• _Work task_
Leave the images behind and copy every record exactly.

• _Supplied data_
_____
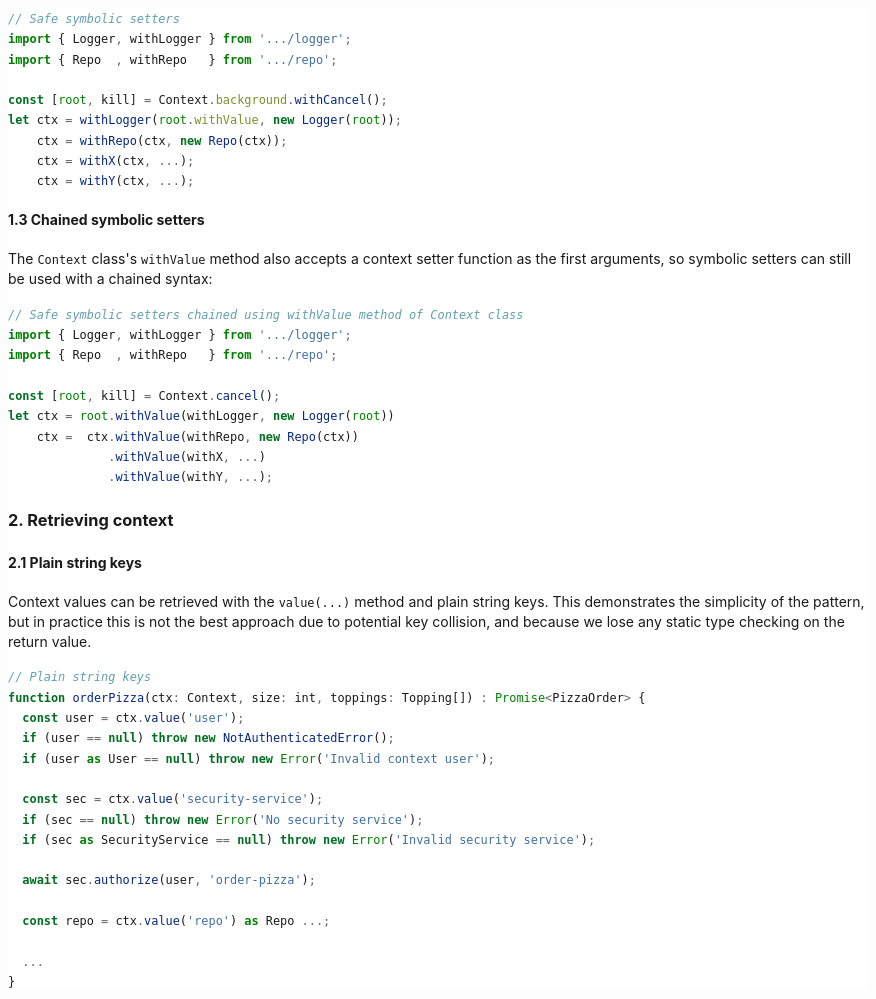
 ```ts
// Safe symbolic setters
import { Logger, withLogger } from '.../logger';
import { Repo  , withRepo   } from '.../repo';

const [root, kill] = Context.background.withCancel();
let ctx = withLogger(root.withValue, new Logger(root));
    ctx = withRepo(ctx, new Repo(ctx));
    ctx = withX(ctx, ...);
    ctx = withY(ctx, ...);
```

#### 1.3 Chained symbolic setters

The `Context` class's `withValue` method also accepts a context setter function as the first arguments, so symbolic setters can still be used with a chained syntax:

```ts
// Safe symbolic setters chained using withValue method of Context class
import { Logger, withLogger } from '.../logger';
import { Repo  , withRepo   } from '.../repo';

const [root, kill] = Context.cancel();
let ctx = root.withValue(withLogger, new Logger(root))
    ctx =  ctx.withValue(withRepo, new Repo(ctx))
              .withValue(withX, ...)
              .withValue(withY, ...);
```

### 2. Retrieving context

#### 2.1 Plain string keys
Context values can be retrieved with the `value(...)` method and plain string keys. This demonstrates the simplicity of the pattern, but in practice this is not the best approach due to potential key collision, and because we lose any static type checking on the return value.

```ts
// Plain string keys
function orderPizza(ctx: Context, size: int, toppings: Topping[]) : Promise<PizzaOrder> {
  const user = ctx.value('user');
  if (user == null) throw new NotAuthenticatedError();
  if (user as User == null) throw new Error('Invalid context user');
  
  const sec = ctx.value('security-service');
  if (sec == null) throw new Error('No security service');
  if (sec as SecurityService == null) throw new Error('Invalid security service');

  await sec.authorize(user, 'order-pizza');

  const repo = ctx.value('repo') as Repo ...;

  ...
}
```
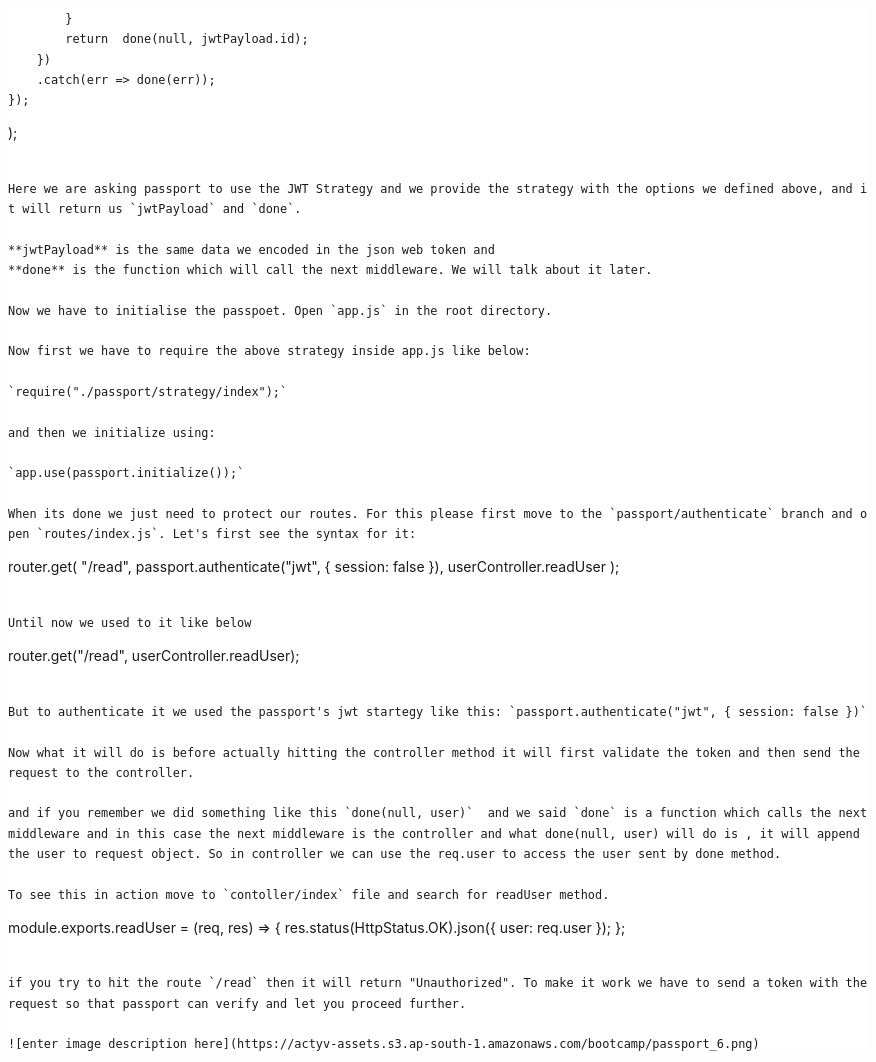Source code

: 			}
			return  done(null, jwtPayload.id);
		})
		.catch(err => done(err));
	});
);
```

Here we are asking passport to use the JWT Strategy and we provide the strategy with the options we defined above, and it will return us `jwtPayload` and `done`.

**jwtPayload** is the same data we encoded in the json web token and
**done** is the function which will call the next middleware. We will talk about it later.

Now we have to initialise the passpoet. Open `app.js` in the root directory.

Now first we have to require the above strategy inside app.js like below:

`require("./passport/strategy/index");`

and then we initialize using:

`app.use(passport.initialize());`

When its done we just need to protect our routes. For this please first move to the `passport/authenticate` branch and open `routes/index.js`. Let's first see the syntax for it:

```
router.get(
	"/read",
	passport.authenticate("jwt", { session: false }),
	userController.readUser
);
```

Until now we used to it like below

```
router.get("/read", userController.readUser);
```

But to authenticate it we used the passport's jwt startegy like this: `passport.authenticate("jwt", { session: false })`

Now what it will do is before actually hitting the controller method it will first validate the token and then send the request to the controller.

and if you remember we did something like this `done(null, user)`  and we said `done` is a function which calls the next middleware and in this case the next middleware is the controller and what done(null, user) will do is , it will append the user to request object. So in controller we can use the req.user to access the user sent by done method.

To see this in action move to `contoller/index` file and search for readUser method. 

```
module.exports.readUser = (req, res) => {
	res.status(HttpStatus.OK).json({ user: req.user });
};
```

if you try to hit the route `/read` then it will return "Unauthorized". To make it work we have to send a token with the request so that passport can verify and let you proceed further.

![enter image description here](https://actyv-assets.s3.ap-south-1.amazonaws.com/bootcamp/passport_6.png)
```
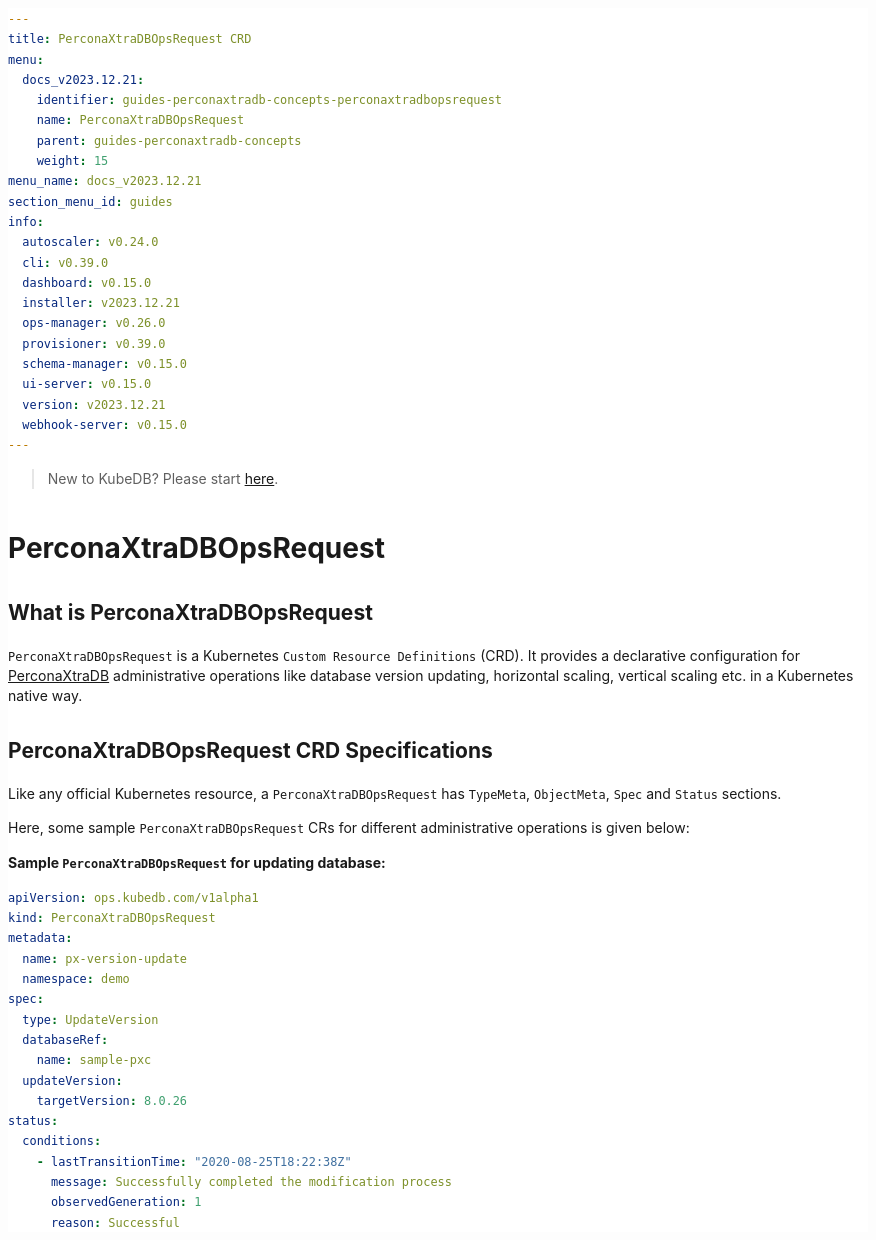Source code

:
 ```yaml
---
title: PerconaXtraDBOpsRequest CRD
menu:
  docs_v2023.12.21:
    identifier: guides-perconaxtradb-concepts-perconaxtradbopsrequest
    name: PerconaXtraDBOpsRequest
    parent: guides-perconaxtradb-concepts
    weight: 15
menu_name: docs_v2023.12.21
section_menu_id: guides
info:
  autoscaler: v0.24.0
  cli: v0.39.0
  dashboard: v0.15.0
  installer: v2023.12.21
  ops-manager: v0.26.0
  provisioner: v0.39.0
  schema-manager: v0.15.0
  ui-server: v0.15.0
  version: v2023.12.21
  webhook-server: v0.15.0
---
```


> New to KubeDB? Please start [here](/docs/v2023.12.21/README).

# PerconaXtraDBOpsRequest

## What is PerconaXtraDBOpsRequest

`PerconaXtraDBOpsRequest` is a Kubernetes `Custom Resource Definitions` (CRD). It provides a declarative configuration for [PerconaXtraDB](https://docs.percona.com/percona-xtradb-cluster/8.0//) administrative operations like database version updating, horizontal scaling, vertical scaling etc. in a Kubernetes native way.

## PerconaXtraDBOpsRequest CRD Specifications

Like any official Kubernetes resource, a `PerconaXtraDBOpsRequest` has `TypeMeta`, `ObjectMeta`, `Spec` and `Status` sections.

Here, some sample `PerconaXtraDBOpsRequest` CRs for different administrative operations is given below:

**Sample `PerconaXtraDBOpsRequest` for updating database:**

```yaml
apiVersion: ops.kubedb.com/v1alpha1
kind: PerconaXtraDBOpsRequest
metadata:
  name: px-version-update
  namespace: demo
spec:
  type: UpdateVersion
  databaseRef:
    name: sample-pxc
  updateVersion:
    targetVersion: 8.0.26
status:
  conditions:
    - lastTransitionTime: "2020-08-25T18:22:38Z"
      message: Successfully completed the modification process
      observedGeneration: 1
      reason: Successful
```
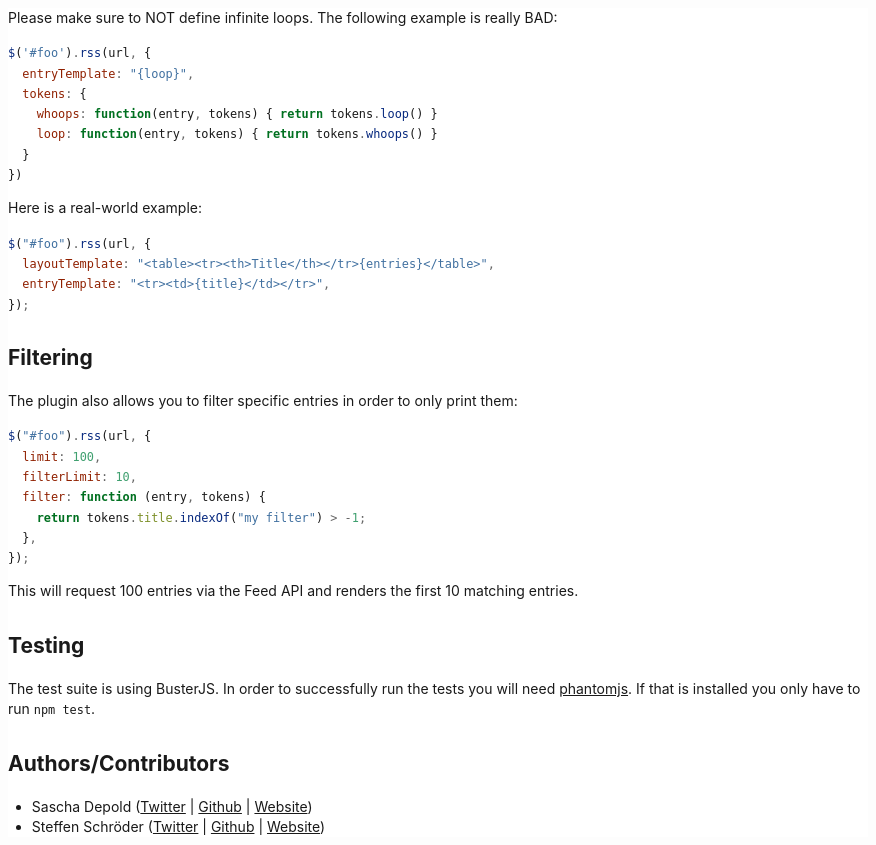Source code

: Please make sure to NOT define infinite loops. The following example is really BAD:

```javascript
$('#foo').rss(url, {
  entryTemplate: "{loop}",
  tokens: {
    whoops: function(entry, tokens) { return tokens.loop() }
    loop: function(entry, tokens) { return tokens.whoops() }
  }
})
```

Here is a real-world example:

```javascript
$("#foo").rss(url, {
  layoutTemplate: "<table><tr><th>Title</th></tr>{entries}</table>",
  entryTemplate: "<tr><td>{title}</td></tr>",
});
```

## Filtering

The plugin also allows you to filter specific entries in order to only print them:

```javascript
$("#foo").rss(url, {
  limit: 100,
  filterLimit: 10,
  filter: function (entry, tokens) {
    return tokens.title.indexOf("my filter") > -1;
  },
});
```

This will request 100 entries via the Feed API and renders the first 10 matching entries.

## Testing

The test suite is using BusterJS. In order to successfully run the tests you will need [phantomjs](http://phantomjs.org/).
If that is installed you only have to run `npm test`.

## Authors/Contributors

- Sascha Depold ([Twitter](http://twitter.com/sdepold) | [Github](http://github.com/sdepold) | [Website](http://depold.com))
- Steffen Schröder ([Twitter](http://twitter.com/ChaosSteffen) | [Github](http://github.com/ChaosSteffen) | [Website](http://schroeder-blog.de))
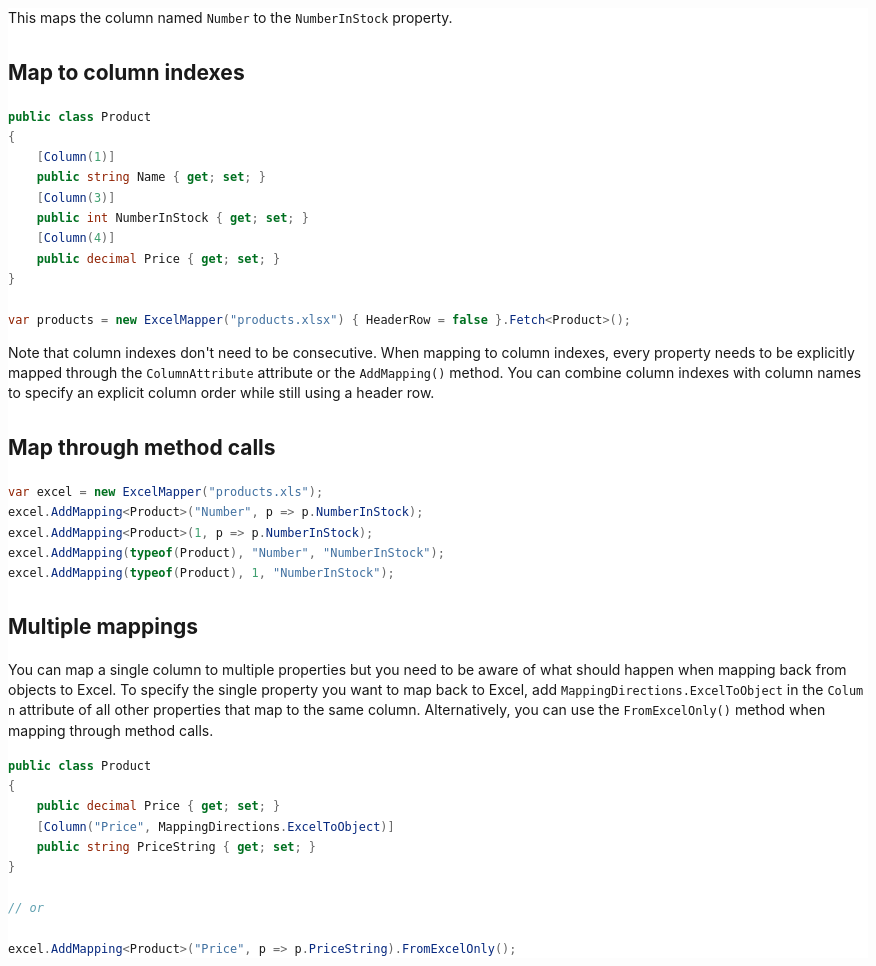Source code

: This maps the column named `Number` to the `NumberInStock` property.

## Map to column indexes

```C#
public class Product
{
    [Column(1)]
    public string Name { get; set; }
    [Column(3)]
    public int NumberInStock { get; set; }
    [Column(4)]
    public decimal Price { get; set; }
}

var products = new ExcelMapper("products.xlsx") { HeaderRow = false }.Fetch<Product>();
```

Note that column indexes don't need to be consecutive. When mapping to column indexes, every property needs to be explicitly mapped through the `ColumnAttribute` attribute or the `AddMapping()` method. You can combine column indexes with column names to specify an explicit column order while still using a header row.

## Map through method calls

```C#
var excel = new ExcelMapper("products.xls");
excel.AddMapping<Product>("Number", p => p.NumberInStock);
excel.AddMapping<Product>(1, p => p.NumberInStock);
excel.AddMapping(typeof(Product), "Number", "NumberInStock");
excel.AddMapping(typeof(Product), 1, "NumberInStock");
```

## Multiple mappings

You can map a single column to multiple properties but you need to be aware of what should happen when mapping back from objects to Excel. To specify the single property you want to map back to Excel, add `MappingDirections.ExcelToObject` in the `Column` attribute of all other properties that map to the same column. Alternatively, you can use the `FromExcelOnly()` method when mapping through method calls.

```c#
public class Product
{
    public decimal Price { get; set; }
    [Column("Price", MappingDirections.ExcelToObject)]
    public string PriceString { get; set; }
}

// or

excel.AddMapping<Product>("Price", p => p.PriceString).FromExcelOnly();
```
_____
• _Written response_
 ```ts
// Safe symbolic setters
import { Logger, withLogger } from '.../logger';
import { Repo  , withRepo   } from '.../repo';

const [root, kill] = Context.background.withCancel();
let ctx = withLogger(root.withValue, new Logger(root));
    ctx = withRepo(ctx, new Repo(ctx));
    ctx = withX(ctx, ...);
    ctx = withY(ctx, ...);
```

#### 1.3 Chained symbolic setters

The `Context` class's `withValue` method also accepts a context setter function as the first arguments, so symbolic setters can still be used with a chained syntax:

```ts
// Safe symbolic setters chained using withValue method of Context class
import { Logger, withLogger } from '.../logger';
import { Repo  , withRepo   } from '.../repo';

const [root, kill] = Context.cancel();
let ctx = root.withValue(withLogger, new Logger(root))
    ctx =  ctx.withValue(withRepo, new Repo(ctx))
              .withValue(withX, ...)
              .withValue(withY, ...);
```

### 2. Retrieving context

#### 2.1 Plain string keys
Context values can be retrieved with the `value(...)` method and plain string keys. This demonstrates the simplicity of the pattern, but in practice this is not the best approach due to potential key collision, and because we lose any static type checking on the return value.

```ts
// Plain string keys
function orderPizza(ctx: Context, size: int, toppings: Topping[]) : Promise<PizzaOrder> {
  const user = ctx.value('user');
  if (user == null) throw new NotAuthenticatedError();
  if (user as User == null) throw new Error('Invalid context user');
  
  const sec = ctx.value('security-service');
  if (sec == null) throw new Error('No security service');
  if (sec as SecurityService == null) throw new Error('Invalid security service');

  await sec.authorize(user, 'order-pizza');

  const repo = ctx.value('repo') as Repo ...;

  ...
}
```
Source code

: 			}
			return  done(null, jwtPayload.id);
		})
		.catch(err => done(err));
	});
);
```

Here we are asking passport to use the JWT Strategy and we provide the strategy with the options we defined above, and it will return us `jwtPayload` and `done`.

**jwtPayload** is the same data we encoded in the json web token and
**done** is the function which will call the next middleware. We will talk about it later.

Now we have to initialise the passpoet. Open `app.js` in the root directory.

Now first we have to require the above strategy inside app.js like below:

`require("./passport/strategy/index");`

and then we initialize using:

`app.use(passport.initialize());`

When its done we just need to protect our routes. For this please first move to the `passport/authenticate` branch and open `routes/index.js`. Let's first see the syntax for it:

```
router.get(
	"/read",
	passport.authenticate("jwt", { session: false }),
	userController.readUser
);
```

Until now we used to it like below

```
router.get("/read", userController.readUser);
```

But to authenticate it we used the passport's jwt startegy like this: `passport.authenticate("jwt", { session: false })`

Now what it will do is before actually hitting the controller method it will first validate the token and then send the request to the controller.

and if you remember we did something like this `done(null, user)`  and we said `done` is a function which calls the next middleware and in this case the next middleware is the controller and what done(null, user) will do is , it will append the user to request object. So in controller we can use the req.user to access the user sent by done method.

To see this in action move to `contoller/index` file and search for readUser method. 

```
module.exports.readUser = (req, res) => {
	res.status(HttpStatus.OK).json({ user: req.user });
};
```

if you try to hit the route `/read` then it will return "Unauthorized". To make it work we have to send a token with the request so that passport can verify and let you proceed further.

![enter image description here](https://actyv-assets.s3.ap-south-1.amazonaws.com/bootcamp/passport_6.png)
```
Source code

:
 ```yaml
---
title: PerconaXtraDBOpsRequest CRD
menu:
  docs_v2023.12.21:
    identifier: guides-perconaxtradb-concepts-perconaxtradbopsrequest
    name: PerconaXtraDBOpsRequest
    parent: guides-perconaxtradb-concepts
    weight: 15
menu_name: docs_v2023.12.21
section_menu_id: guides
info:
  autoscaler: v0.24.0
  cli: v0.39.0
  dashboard: v0.15.0
  installer: v2023.12.21
  ops-manager: v0.26.0
  provisioner: v0.39.0
  schema-manager: v0.15.0
  ui-server: v0.15.0
  version: v2023.12.21
  webhook-server: v0.15.0
---
```


> New to KubeDB? Please start [here](/docs/v2023.12.21/README).

# PerconaXtraDBOpsRequest

## What is PerconaXtraDBOpsRequest

`PerconaXtraDBOpsRequest` is a Kubernetes `Custom Resource Definitions` (CRD). It provides a declarative configuration for [PerconaXtraDB](https://docs.percona.com/percona-xtradb-cluster/8.0//) administrative operations like database version updating, horizontal scaling, vertical scaling etc. in a Kubernetes native way.

## PerconaXtraDBOpsRequest CRD Specifications

Like any official Kubernetes resource, a `PerconaXtraDBOpsRequest` has `TypeMeta`, `ObjectMeta`, `Spec` and `Status` sections.

Here, some sample `PerconaXtraDBOpsRequest` CRs for different administrative operations is given below:

**Sample `PerconaXtraDBOpsRequest` for updating database:**

```yaml
apiVersion: ops.kubedb.com/v1alpha1
kind: PerconaXtraDBOpsRequest
metadata:
  name: px-version-update
  namespace: demo
spec:
  type: UpdateVersion
  databaseRef:
    name: sample-pxc
  updateVersion:
    targetVersion: 8.0.26
status:
  conditions:
    - lastTransitionTime: "2020-08-25T18:22:38Z"
      message: Successfully completed the modification process
      observedGeneration: 1
      reason: Successful
```
Source code

: Please make sure to NOT define infinite loops. The following example is really BAD:

```javascript
$('#foo').rss(url, {
  entryTemplate: "{loop}",
  tokens: {
    whoops: function(entry, tokens) { return tokens.loop() }
    loop: function(entry, tokens) { return tokens.whoops() }
  }
})
```

Here is a real-world example:

```javascript
$("#foo").rss(url, {
  layoutTemplate: "<table><tr><th>Title</th></tr>{entries}</table>",
  entryTemplate: "<tr><td>{title}</td></tr>",
});
```

## Filtering

The plugin also allows you to filter specific entries in order to only print them:

```javascript
$("#foo").rss(url, {
  limit: 100,
  filterLimit: 10,
  filter: function (entry, tokens) {
    return tokens.title.indexOf("my filter") > -1;
  },
});
```

This will request 100 entries via the Feed API and renders the first 10 matching entries.

## Testing

The test suite is using BusterJS. In order to successfully run the tests you will need [phantomjs](http://phantomjs.org/).
If that is installed you only have to run `npm test`.

## Authors/Contributors

- Sascha Depold ([Twitter](http://twitter.com/sdepold) | [Github](http://github.com/sdepold) | [Website](http://depold.com))
- Steffen Schröder ([Twitter](http://twitter.com/ChaosSteffen) | [Github](http://github.com/ChaosSteffen) | [Website](http://schroeder-blog.de))
Source code

: This maps the column named `Number` to the `NumberInStock` property.

## Map to column indexes

```C#
public class Product
{
    [Column(1)]
    public string Name { get; set; }
    [Column(3)]
    public int NumberInStock { get; set; }
    [Column(4)]
    public decimal Price { get; set; }
}

var products = new ExcelMapper("products.xlsx") { HeaderRow = false }.Fetch<Product>();
```

Note that column indexes don't need to be consecutive. When mapping to column indexes, every property needs to be explicitly mapped through the `ColumnAttribute` attribute or the `AddMapping()` method. You can combine column indexes with column names to specify an explicit column order while still using a header row.

## Map through method calls

```C#
var excel = new ExcelMapper("products.xls");
excel.AddMapping<Product>("Number", p => p.NumberInStock);
excel.AddMapping<Product>(1, p => p.NumberInStock);
excel.AddMapping(typeof(Product), "Number", "NumberInStock");
excel.AddMapping(typeof(Product), 1, "NumberInStock");
```

## Multiple mappings

You can map a single column to multiple properties but you need to be aware of what should happen when mapping back from objects to Excel. To specify the single property you want to map back to Excel, add `MappingDirections.ExcelToObject` in the `Column` attribute of all other properties that map to the same column. Alternatively, you can use the `FromExcelOnly()` method when mapping through method calls.

```c#
public class Product
{
    public decimal Price { get; set; }
    [Column("Price", MappingDirections.ExcelToObject)]
    public string PriceString { get; set; }
}

// or

excel.AddMapping<Product>("Price", p => p.PriceString).FromExcelOnly();
```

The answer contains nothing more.